One such TikTok star was Ibrahim al-Nabulsi, who was killed by soldiers in Jenin in early August. Nabulsi was identified as being the son of a Palestinian Authority Security Forces (PASF) colonel, and the Lions’ Den terrorist group said he was affiliated with them.

Along with organized groups and individuals such as Nabulsi, the army has also identified attempts by groups farther from Israel as trying to promote terrorist attacks in the West Bank and inside Israel.

There has also been a growing number of Palestinians belonging to the PASF who have taken part in attacks and then been killed by Israeli forces. On Wednesday morning, during the Israeli operation in Jenin, a member of the PASF, Ahmed Alawneh, was killed by an IDF sniper as he fired at the forces.

Two weeks ago, an IDF Maj. Bar Falach was killed in a firefight with two Palestinian gunmen near Jenin. Falach, 30, from Netanya, was the deputy commander of the Nahal Brigade’s elite reconnaissance unit. The two Palestinian gunmen who were killed by the force were identified as Ahmed Abed and Abdul Rahman Abed.

Ahmed Abed was an intelligence officer in the PASF.

The Lion's Den

The Lions’ Den on Wednesday called on PA President Mahmoud Abbas to instruct the PASF to join in the fight against Israel.

“The security forces have lions that roar, and we will be your soldiers,” it said in a statement. “The enemy understands only the language of fire.”

More than 1,500 Palestinians have been arrested, and security forces have focused on the northern West Bank and cities such as Jenin and Nablus, where most of the arrests have taken place. But despite the high number of arrests over the 200 days of the operation, the increase in shooting attacks has become a major source of concern for the IDF.

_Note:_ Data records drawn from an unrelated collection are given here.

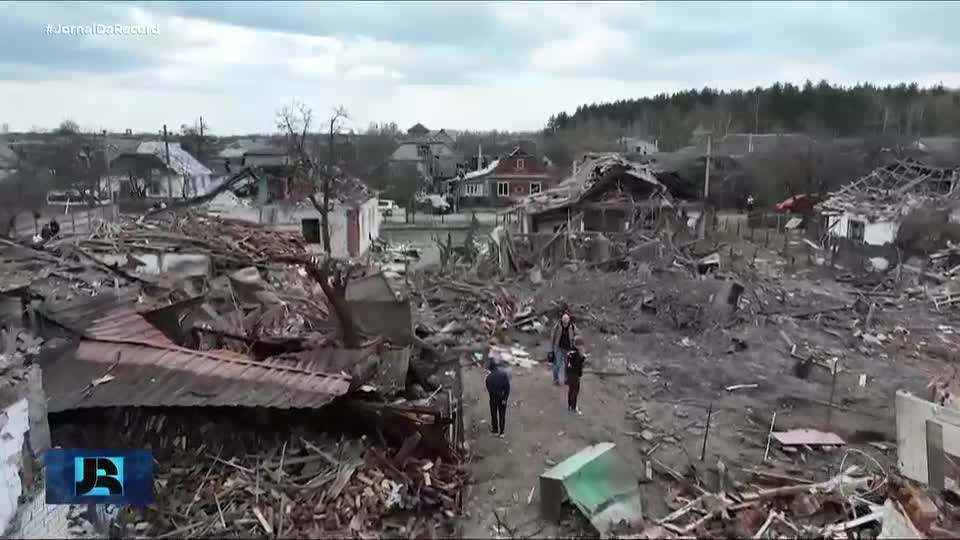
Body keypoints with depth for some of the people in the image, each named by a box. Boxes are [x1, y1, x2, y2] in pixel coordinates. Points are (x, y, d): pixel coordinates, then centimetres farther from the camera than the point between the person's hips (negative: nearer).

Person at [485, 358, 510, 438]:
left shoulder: (489, 377, -22)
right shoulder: (504, 373, -14)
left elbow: (489, 389, -12)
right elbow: (507, 387, -12)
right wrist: (505, 398, -7)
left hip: (494, 398, -2)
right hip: (503, 398, 2)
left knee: (494, 415, 19)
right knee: (502, 415, 16)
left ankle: (495, 430, 34)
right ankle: (501, 432, 25)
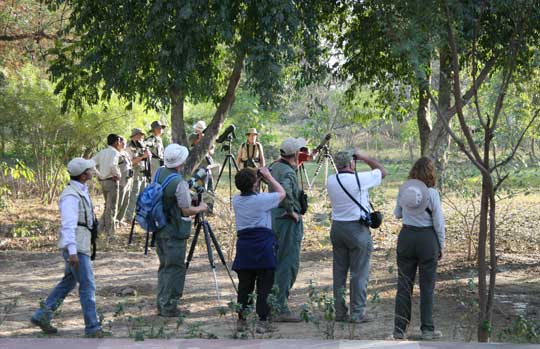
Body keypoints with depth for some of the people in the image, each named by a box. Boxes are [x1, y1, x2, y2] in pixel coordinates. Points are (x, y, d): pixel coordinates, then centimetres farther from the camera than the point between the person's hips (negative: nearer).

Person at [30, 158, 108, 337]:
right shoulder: (71, 195, -18)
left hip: (80, 244, 10)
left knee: (68, 282, 18)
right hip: (75, 246, -10)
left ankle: (42, 316, 23)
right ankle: (92, 327, 1)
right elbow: (68, 224, -24)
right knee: (88, 285, -5)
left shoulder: (81, 190, 12)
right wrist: (72, 251, -28)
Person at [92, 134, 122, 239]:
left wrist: (99, 174, 11)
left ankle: (103, 226, 22)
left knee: (107, 205, 23)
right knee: (112, 207, -1)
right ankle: (110, 233, 1)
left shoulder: (102, 152, 10)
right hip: (112, 181, -7)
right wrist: (118, 174, -13)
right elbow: (112, 165, -29)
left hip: (102, 181, 7)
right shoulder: (114, 152, -12)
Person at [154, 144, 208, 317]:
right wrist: (201, 208, 3)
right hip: (174, 233, -8)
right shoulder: (179, 183, -22)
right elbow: (186, 211, -16)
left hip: (159, 229, 8)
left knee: (164, 266, 17)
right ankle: (169, 306, 4)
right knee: (175, 267, 1)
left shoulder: (159, 173, 2)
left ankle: (161, 304, 22)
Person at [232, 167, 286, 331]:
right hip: (264, 246, -5)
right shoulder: (262, 199, -11)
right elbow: (281, 193, 5)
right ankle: (260, 321, -1)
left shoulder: (236, 200, 3)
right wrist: (269, 177, 11)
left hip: (244, 247, 5)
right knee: (264, 287, 1)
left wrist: (257, 177, 18)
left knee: (244, 285, 10)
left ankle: (242, 321, 11)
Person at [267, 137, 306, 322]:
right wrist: (291, 210, -22)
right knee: (288, 265, -6)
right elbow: (285, 191, -36)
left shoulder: (274, 167, 10)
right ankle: (281, 308, -7)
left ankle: (273, 304, 23)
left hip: (274, 218, 10)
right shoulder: (288, 172, -18)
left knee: (277, 263, 17)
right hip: (288, 222, -10)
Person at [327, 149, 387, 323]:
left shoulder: (331, 180, 1)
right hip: (357, 229, -6)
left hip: (337, 227, 6)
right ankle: (357, 313, 3)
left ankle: (340, 312, 16)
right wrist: (364, 157, 8)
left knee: (339, 271, 11)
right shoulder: (360, 179, -14)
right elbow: (382, 171, 2)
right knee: (359, 273, 1)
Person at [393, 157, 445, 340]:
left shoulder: (403, 189, -1)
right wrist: (441, 245, 3)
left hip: (406, 236, 3)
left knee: (404, 284, 9)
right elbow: (438, 222, -8)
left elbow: (397, 214, 13)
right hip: (427, 238, -3)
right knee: (427, 286, 7)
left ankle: (400, 328, 11)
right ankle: (427, 329, 12)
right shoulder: (432, 193, -11)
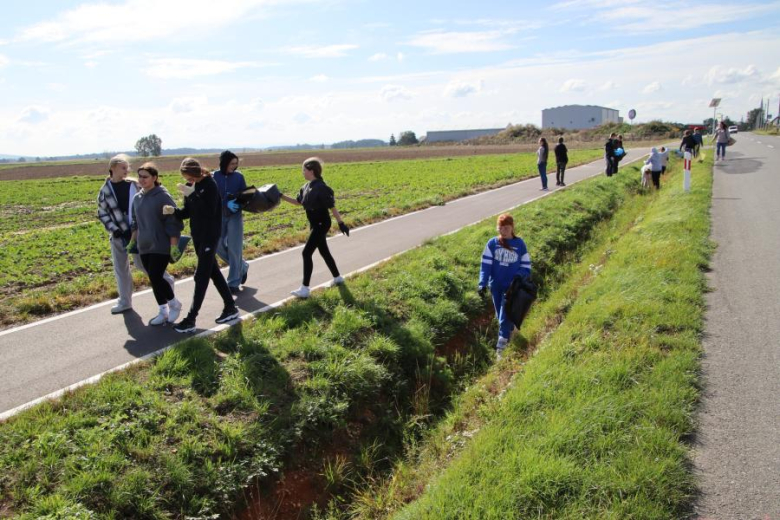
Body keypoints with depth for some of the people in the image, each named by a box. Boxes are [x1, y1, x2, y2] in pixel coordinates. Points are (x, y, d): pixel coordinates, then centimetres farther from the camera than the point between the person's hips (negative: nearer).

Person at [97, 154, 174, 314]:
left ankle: (166, 280, 21)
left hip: (137, 232, -3)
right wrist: (114, 229, -8)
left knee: (141, 263, -4)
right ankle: (124, 301, 23)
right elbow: (102, 214, 4)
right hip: (118, 235, 3)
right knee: (120, 268, 10)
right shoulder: (105, 190, -1)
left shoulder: (133, 184, -4)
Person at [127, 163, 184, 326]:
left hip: (161, 246, -7)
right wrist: (132, 241, 17)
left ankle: (174, 304, 13)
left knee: (156, 278, -11)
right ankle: (163, 311, 20)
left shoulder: (163, 196, -11)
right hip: (144, 247, 7)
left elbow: (173, 222, -13)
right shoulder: (137, 198, 9)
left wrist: (174, 246, -16)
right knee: (154, 279, 9)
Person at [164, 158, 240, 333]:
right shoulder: (190, 186, 5)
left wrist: (192, 195, -29)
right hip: (197, 235, 8)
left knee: (201, 276, -6)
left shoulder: (210, 184, -15)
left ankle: (191, 319, -2)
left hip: (210, 236, -8)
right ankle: (230, 307, 26)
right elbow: (188, 212, 8)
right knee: (213, 272, 14)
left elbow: (210, 211, -25)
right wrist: (174, 211, -11)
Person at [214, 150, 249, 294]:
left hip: (235, 216, -1)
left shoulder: (239, 176, -1)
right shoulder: (214, 176, -5)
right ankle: (242, 267, 30)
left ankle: (234, 283, 6)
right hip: (219, 216, 1)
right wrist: (226, 203, -25)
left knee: (234, 249, -2)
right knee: (219, 247, 6)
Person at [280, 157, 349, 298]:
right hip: (315, 224, 9)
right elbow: (298, 202, 18)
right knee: (324, 251, 19)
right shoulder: (307, 186, 6)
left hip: (322, 224, -9)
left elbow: (332, 207, -19)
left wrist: (341, 223, -17)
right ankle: (337, 278, 35)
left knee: (307, 253, -10)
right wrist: (281, 196, 12)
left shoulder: (321, 188, -21)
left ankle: (305, 289, -6)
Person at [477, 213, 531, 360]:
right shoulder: (492, 243, -2)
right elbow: (486, 264, -3)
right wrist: (482, 283, -13)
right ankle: (510, 330, 42)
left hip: (511, 287, -3)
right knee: (500, 316, 15)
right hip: (495, 285, 3)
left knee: (505, 317, -8)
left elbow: (526, 267, 1)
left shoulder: (520, 244, -4)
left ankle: (501, 347, -4)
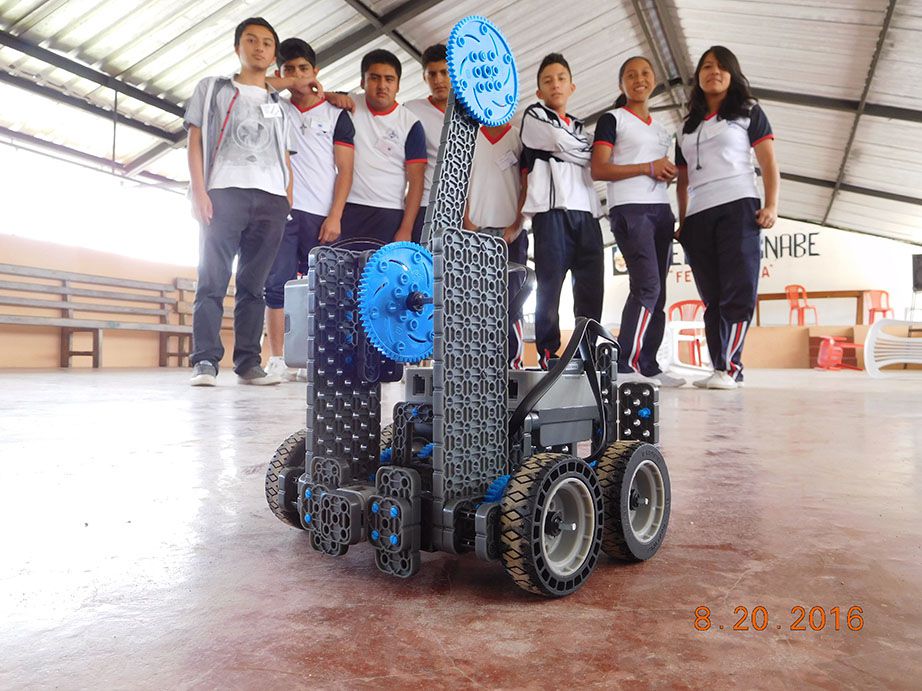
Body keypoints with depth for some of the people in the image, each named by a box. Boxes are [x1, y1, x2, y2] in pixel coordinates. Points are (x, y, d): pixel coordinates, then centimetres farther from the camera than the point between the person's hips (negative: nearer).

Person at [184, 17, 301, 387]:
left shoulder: (279, 106, 25)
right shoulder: (212, 88, 18)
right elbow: (195, 141, 8)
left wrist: (289, 203, 4)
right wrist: (199, 190, -7)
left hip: (271, 199, 2)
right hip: (224, 192, -2)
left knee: (254, 284, 0)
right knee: (213, 279, -9)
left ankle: (249, 363, 0)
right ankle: (205, 362, -10)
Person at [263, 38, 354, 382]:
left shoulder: (336, 114, 10)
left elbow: (345, 170, 3)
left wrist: (335, 217, -7)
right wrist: (274, 85, 8)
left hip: (322, 216, -1)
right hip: (282, 211, 2)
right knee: (277, 284, -6)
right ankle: (277, 360, -3)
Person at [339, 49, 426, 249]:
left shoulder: (410, 124, 2)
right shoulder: (350, 106, 8)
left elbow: (416, 180, -2)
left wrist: (406, 230, -10)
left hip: (389, 214, -1)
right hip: (347, 208, 2)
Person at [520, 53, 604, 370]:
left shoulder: (579, 127, 29)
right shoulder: (534, 115, 12)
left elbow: (592, 168, 24)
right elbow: (566, 148, -1)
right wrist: (590, 151, 16)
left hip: (586, 212, 6)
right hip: (552, 209, -5)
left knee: (591, 287, -1)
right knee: (550, 285, -7)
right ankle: (548, 356, -4)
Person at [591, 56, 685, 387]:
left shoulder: (661, 129, 24)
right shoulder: (612, 119, 4)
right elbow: (598, 170, -7)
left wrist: (669, 172, 6)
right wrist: (649, 167, -12)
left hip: (660, 209, 7)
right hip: (628, 208, -7)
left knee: (658, 291, 3)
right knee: (647, 285, -19)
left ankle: (648, 367, 7)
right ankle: (625, 366, -17)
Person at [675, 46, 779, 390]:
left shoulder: (749, 112, 14)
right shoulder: (688, 126, 24)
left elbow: (768, 162, 4)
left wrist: (771, 204, -9)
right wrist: (682, 222, 13)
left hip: (738, 207, -4)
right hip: (698, 216, 4)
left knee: (738, 292, -14)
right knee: (712, 298, 0)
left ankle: (729, 367, -15)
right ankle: (722, 371, 0)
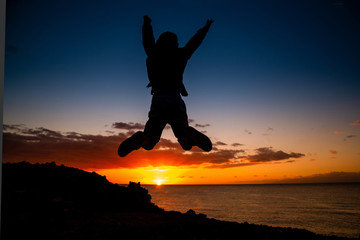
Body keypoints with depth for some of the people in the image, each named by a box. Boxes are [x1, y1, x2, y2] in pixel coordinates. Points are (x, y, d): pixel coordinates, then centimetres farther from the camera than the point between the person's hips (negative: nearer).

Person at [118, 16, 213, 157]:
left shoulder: (152, 54, 8)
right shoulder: (179, 55, 5)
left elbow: (147, 40, 28)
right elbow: (194, 42, 20)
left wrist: (147, 24, 49)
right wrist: (205, 28, 38)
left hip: (157, 101, 1)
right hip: (175, 101, -1)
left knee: (148, 143, 8)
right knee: (186, 143, 5)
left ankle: (141, 139, -28)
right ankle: (188, 134, -32)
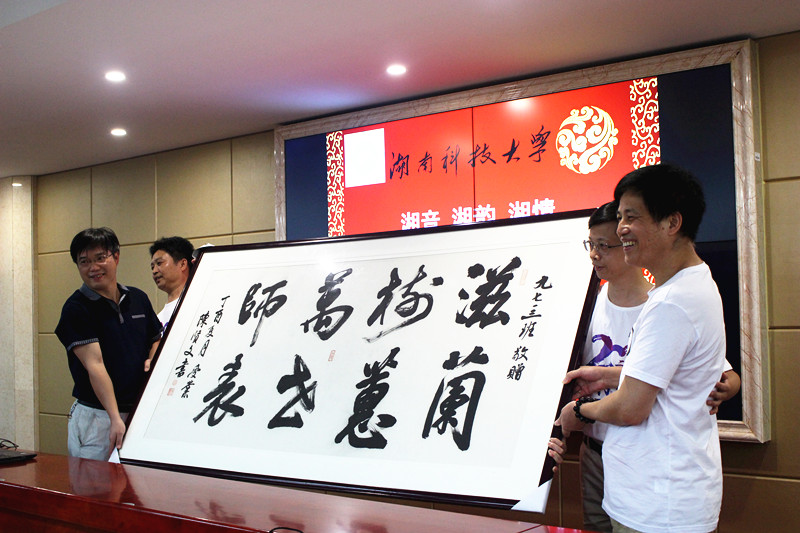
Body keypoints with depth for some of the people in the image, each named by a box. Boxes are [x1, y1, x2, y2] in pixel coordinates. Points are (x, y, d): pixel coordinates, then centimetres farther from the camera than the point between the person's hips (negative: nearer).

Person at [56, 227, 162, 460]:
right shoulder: (76, 308, -7)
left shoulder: (138, 299, 9)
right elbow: (94, 365, -17)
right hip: (95, 416, -4)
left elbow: (156, 341, 22)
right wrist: (116, 418, -25)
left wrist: (152, 360, -2)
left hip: (140, 413, 4)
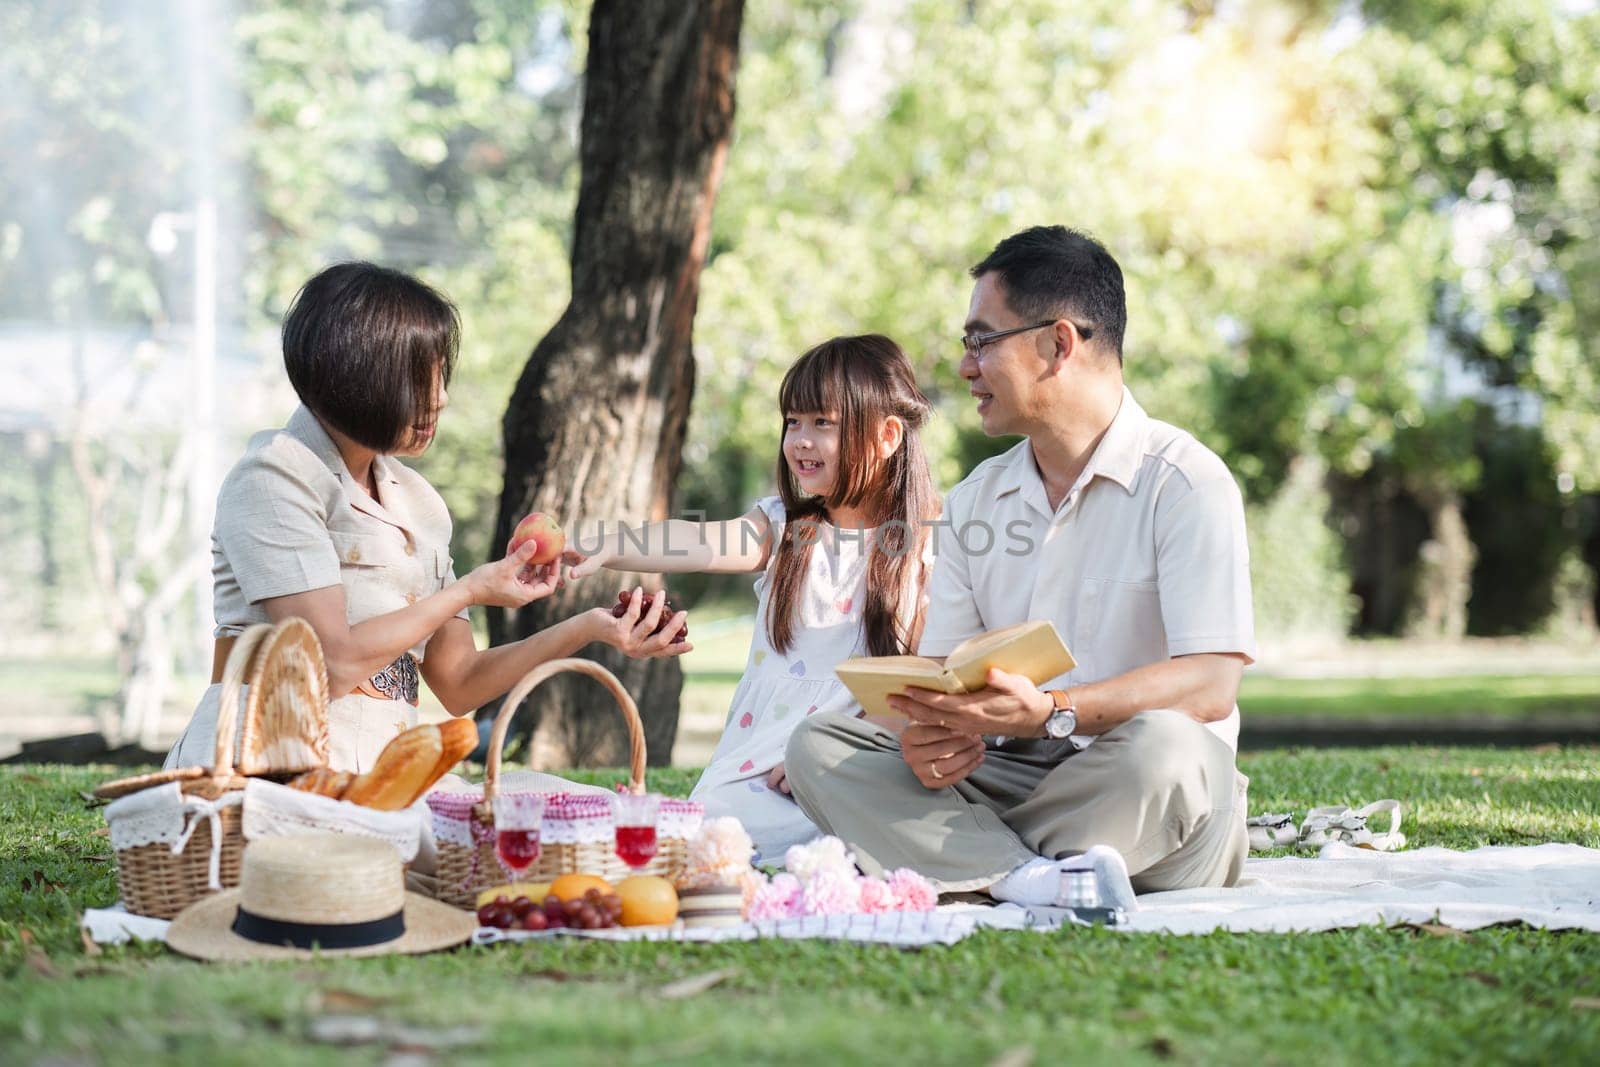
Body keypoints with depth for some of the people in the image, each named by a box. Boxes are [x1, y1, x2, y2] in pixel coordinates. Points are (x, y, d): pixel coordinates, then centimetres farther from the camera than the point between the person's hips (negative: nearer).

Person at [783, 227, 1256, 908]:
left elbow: (1210, 685, -16)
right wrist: (928, 734, -15)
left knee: (1159, 746, -38)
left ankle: (962, 861, -19)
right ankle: (1028, 877, -32)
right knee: (816, 745, -14)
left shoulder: (1186, 482, -5)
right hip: (1006, 778, 5)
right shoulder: (974, 501, 17)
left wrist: (1049, 713, -31)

Despite the military attempting to crack down on weapons smuggling, sources have told The Jerusalem Post that the years without a strong barrier between Israel and the West Bank have allowed for a significant amount of weapons to flow into the hands of gunmen.

“There was a lot of smuggling; you can just imagine what went through,” one source said, adding that “now we have to fix those years of mistakes.”

Nevertheless, guns and automatic weapons continue to make their way into the hands of Palestinian gunmen via Hezbollah in Lebanon or smuggling routes in the Jordan Valley. Those weapons usually originate from Syria or Iraq. Other weapons are stolen from IDF bases or other areas inside Israel.

But with the IDF cracking down on weapons smuggling, there has been a 300% to 400% increase in the price of ammunition and weapons. For example, a bullet for an M-16 used to cost NIS 3, but it now costs NIS 20.

The IDF has been entering Palestinian cities out of exasperation with what officials have described as a failure to maintain order by the PA. Despite the displeasure, the security coordination between the IDF and PA remains in place, and the military has seen an increase in PASF activity.

“Security cooperation with the PA is being tested right now. It’s in the interest of both sides,” the source said, adding that the defense establishment hopes to see the PASF act in Jenin’s refugee camp as well as in Nablus’s Balata refugee camp “after years of ignoring it.”

But with or without the PA, the defense establishment has stressed that security forces will continue to operate against Palestinian terrorists.

“It doesn’t matter if the PA does their work or not, we will do our job – whatever the time, no matter what,” the source said.

But neither the IDF nor the PA will be able to rid the camps of all the heavy weaponry or militant activity in one shot, the source said, adding, “It takes time.”